Note the following changes:
* We implement dynamic context and question variables into our prompt, which allows us to define a ```ChatPromptTemplate``` the model can use to generate a response.
* We define a ```DeepSeek``` interface to act as our LLM. ```Temperature``` is set to ```0``` to eliminate the creativity in outputs from the model.
* We create a chain to compose the prompt and LLM. A reminder: the ```|``` (pipe) operator takes the output of prompt and uses it as the input to llm.
* We invoke the chain passing in the context variable (our retrieved relevant docs) and the user’s question to generate a final output.

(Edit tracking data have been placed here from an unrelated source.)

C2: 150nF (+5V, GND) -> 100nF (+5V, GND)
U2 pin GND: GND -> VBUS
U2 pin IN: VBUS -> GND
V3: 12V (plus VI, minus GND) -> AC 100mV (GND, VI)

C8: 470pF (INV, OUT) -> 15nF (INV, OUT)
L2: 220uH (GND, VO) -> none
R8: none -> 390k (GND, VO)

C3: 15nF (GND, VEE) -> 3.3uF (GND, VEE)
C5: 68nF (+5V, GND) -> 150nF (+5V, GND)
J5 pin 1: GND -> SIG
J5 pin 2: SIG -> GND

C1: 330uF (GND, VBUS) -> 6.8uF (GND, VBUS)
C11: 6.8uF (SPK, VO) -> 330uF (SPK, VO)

We can encapsulate this retrieval logic in a single function:

In [6]:
from typing import Any
from langchain_core.runnables import chain

@chain
def qa(question: str) -> dict[str, Any]:

    # fetch relevant documents
    docs = retriever.invoke(input=question)
    # prepare prompt
    formatted_prompt =  prompt.invoke(input={"context": docs, "question": question})

    answer = llm.invoke(input=formatted_prompt) # return llm's answer

    return {"answer": answer, "docs": docs} # return answer and relevant docs

In [7]:
response = qa.invoke(input="From where to where was the ship sailing?")

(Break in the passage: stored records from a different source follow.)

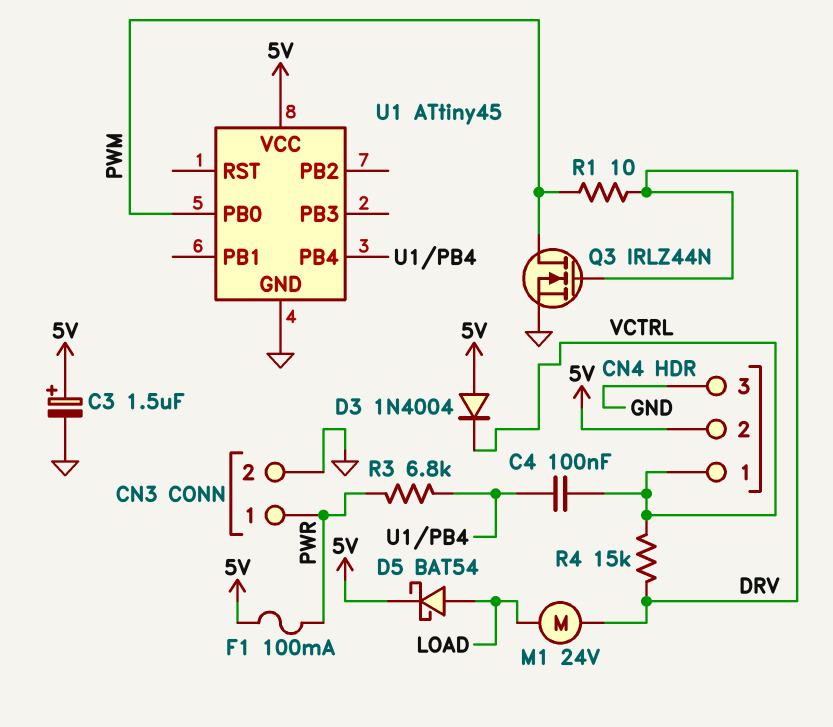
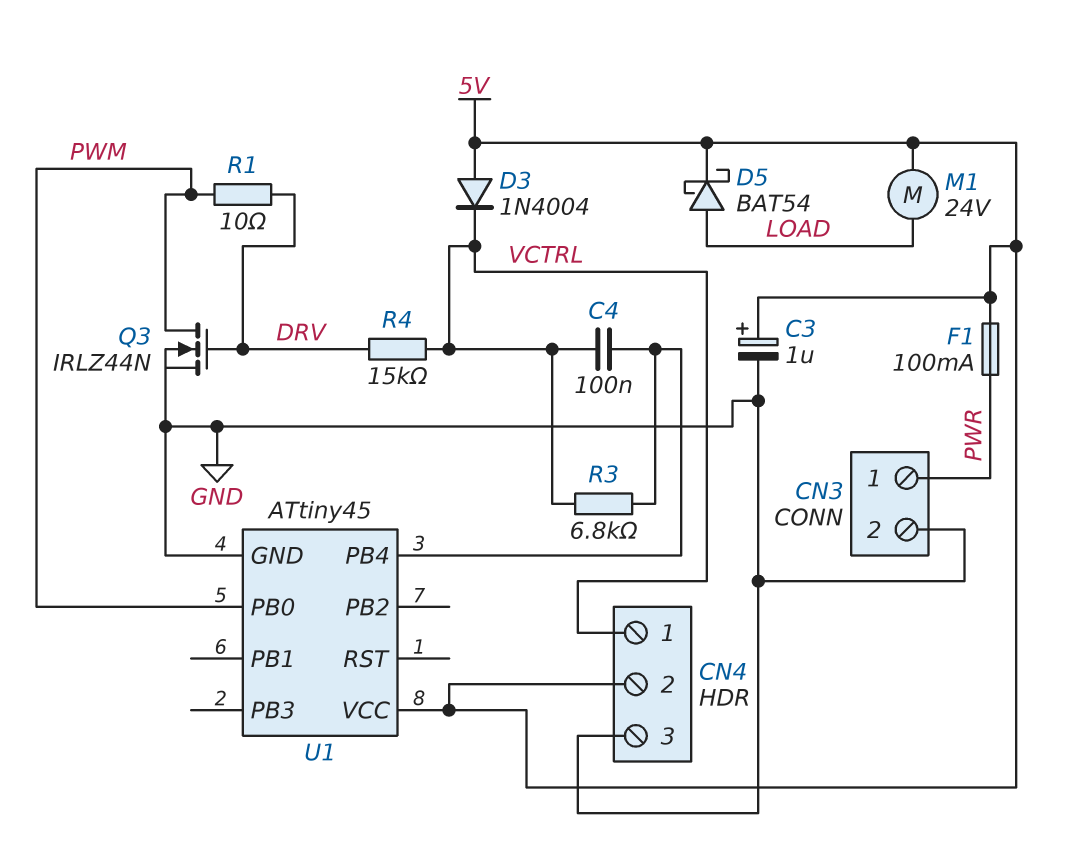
C3: 1.5uF (plus 5V, minus GND) -> 1uF (plus 5V, minus GND)
M1: motor 24V (DRV, LOAD) -> motor 24V (5V, LOAD)
R3: 6.8k (PWR, U1/PB4) -> 6.8k (U1/PB4, VCTRL)

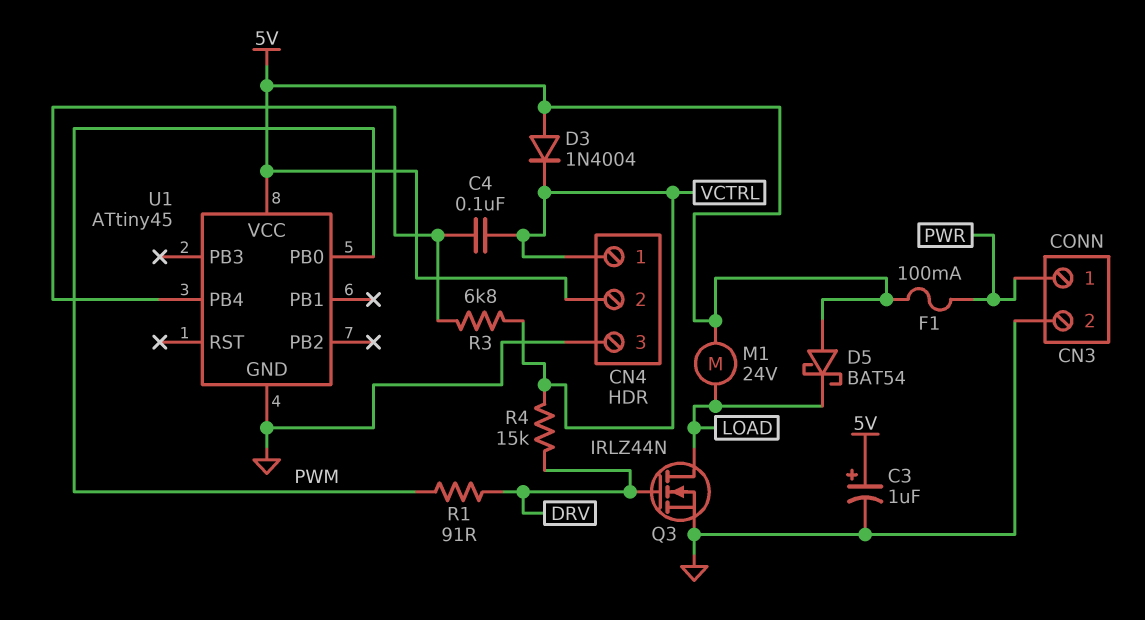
D5: schottky BAT54 (A LOAD, K 5V) -> schottky BAT54 (A 5V, K LOAD)
Q3: NMOS IRLZ44N (G DRV, D PWM, S GND) -> NMOS IRLZ44N (G DRV, D LOAD, S GND)
R1: 10 (DRV, PWM) -> 91 (DRV, PWM)

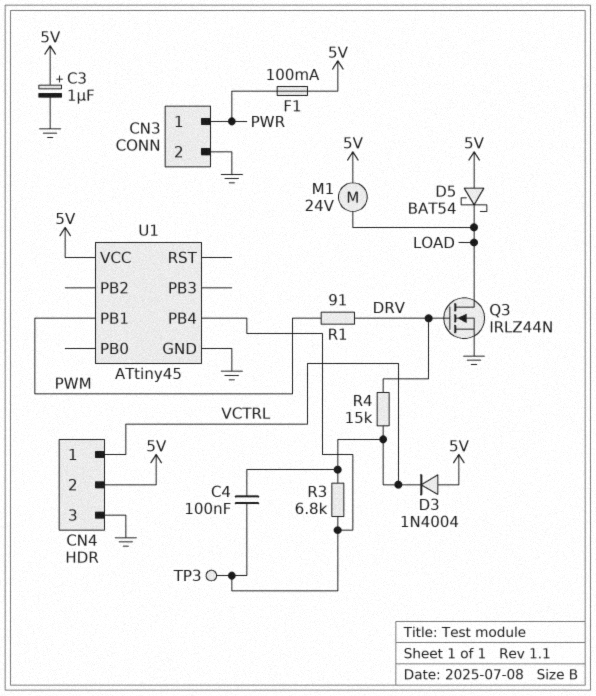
TP3: none -> test point (U1/PB4)
U1 pin PB0: PWM -> none
U1 pin PB1: none -> PWM

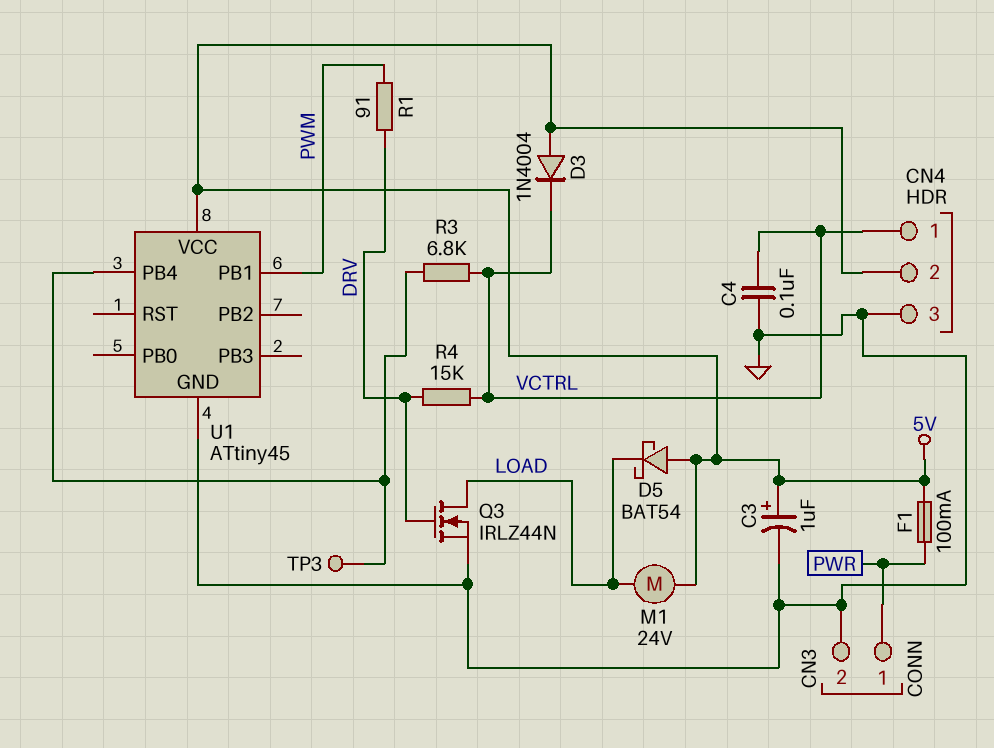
C4: 100nF (U1/PB4, VCTRL) -> 100nF (GND, VCTRL)

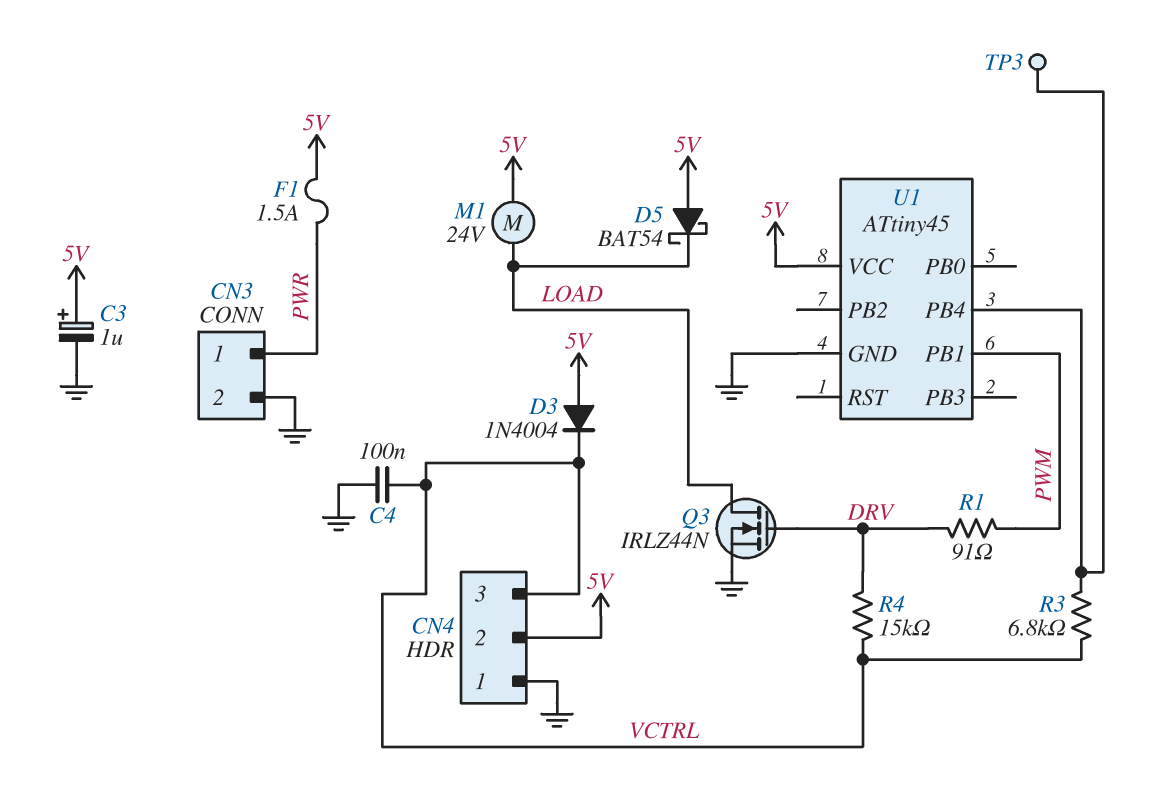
CN4 pin 1: VCTRL -> GND
CN4 pin 3: GND -> VCTRL
F1: 100mA (5V, PWR) -> 1.5A (5V, PWR)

print(f"answer: {response['answer'].content}\n\nrelevant docs: {response['docs']}")

answer: Based solely on the provided context, the ship's journey is described in the Argument section:

The ship was sailing **from "the cold Country towards the South Pole" to "the tropical Latitude of the Great Pacific Ocean."**

relevant docs: [Document(id='6b021b8c-c42e-4cdd-8a3f-b7983e58ab2d', metadata={'source': './rime.txt'}, page_content='THE RIME OF THE ANCYENT MARINERE, IN SEVEN PARTS.\n\nARGUMENT.\n\nHow a Ship having passed the Line was driven by Storms to the cold Country towards the South Pole; and how from thence she made her course to the tropical Latitude of the Great Pacific Ocean; and of the strange things that befell; and in what manner the Ancyent Marinere came back to his own Country.\n\nI.\n\n     It is an ancyent Marinere,\n       And he stoppeth one of three:\n     "By thy long grey beard and thy glittering eye\n       "Now wherefore stoppest me?\n\n     "The Bridegroom\'s doors are open\'d wide\n       "And I am next of kin;\n     "The Guests are met, the Feas

Notice how we now have a new runnable ```qa``` function that can be called with just a question and takes care to first fetch the relevant docs for context, format them into the prompt, and finally generate the answer. In the Python code, the ```@chain``` decorator turns the function into a runnable chain. This notion of encapsulating multiple steps into a single function will be key to building interesting apps with
LLMs.

**NOTE:** Do not forget to remove the pgvector container when done using this notebook. Execute ```docker compose down --volumes``` in the terminal.